Création d'une nouvelle pour ce blog : "Une forêt, deux êtres."

C'est avec plaisir que le fil de la création se retend, avec une nouvelle qui poursuivra le travail accompli depuis longtemps, sur la solitude, la métaphysique de l'art...

Une forêt, deux êtres

" Depuis cinq ans, peut-être six, j'ai pris l'habitude, chaque jour qu'il m'est donné de vivre, de partir le plus longtemps possible marcher en forêt. Ce n'est pas par mélancolie, ni par sportivité : écartons d'emblée les indices qui vous amèneraient à dire : "Oui, je vois, elle est rêveuse, pas dans le coup, une inadaptée" ou bien : "Elle veut faire état de ses prouesses. Qu'elle s'inscrive donc au club de randonnée !" Non, non, rien de tout ça. J'ai un bon chien : premier point. Il me laisse penser à voix haute sans me contredire : deuxième point. La forêt est très belle, pour couronner le tout et c'est gratuit. Car je ne suis pas riche et j'ai bien droit à un ou deux plaisirs, moi aussi. 

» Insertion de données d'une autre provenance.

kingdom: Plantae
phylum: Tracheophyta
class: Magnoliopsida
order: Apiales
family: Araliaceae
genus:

La beauté de la forêt est indiscutable. A quoi tient-elle ? J'y réfléchis sérieusement, je veux répondre. Spontanément, elle me paraît belle, sans que je me dise "elle rentre dans une composition équilibrée de lignes verticales formant avec la croûte terrestre, un angle..." ou alors, "la forêt, dans son insondable épaisseur me rappelait tout ce que l'Etre déposait de sens pour faire advenir le langage, dont le seul équivalent en plénitude serait le Silence". Oui, je connais : tentation plastique, baragouin métaphysique. Grande vogue, le baragouin métaphysique. Un grand supplétif de la parole révélée oubliée ; si Dieu s'en va, on pourra s'enivrer encore un tout petit peu (mais plus pour très longtemps), comme le drogué avec les produits de substitution, de mots comme "Présence", "Parole" "Etre (qu'il faut prononcer avec une certaine emphase en étirant le ê : double croche). Et j'oubliais, l'erreur absolue, le lyrisme : "Feuillages étoilés, bras de lune : mystères des âmes éplorées aux pieds de l'arbre. Forêt !"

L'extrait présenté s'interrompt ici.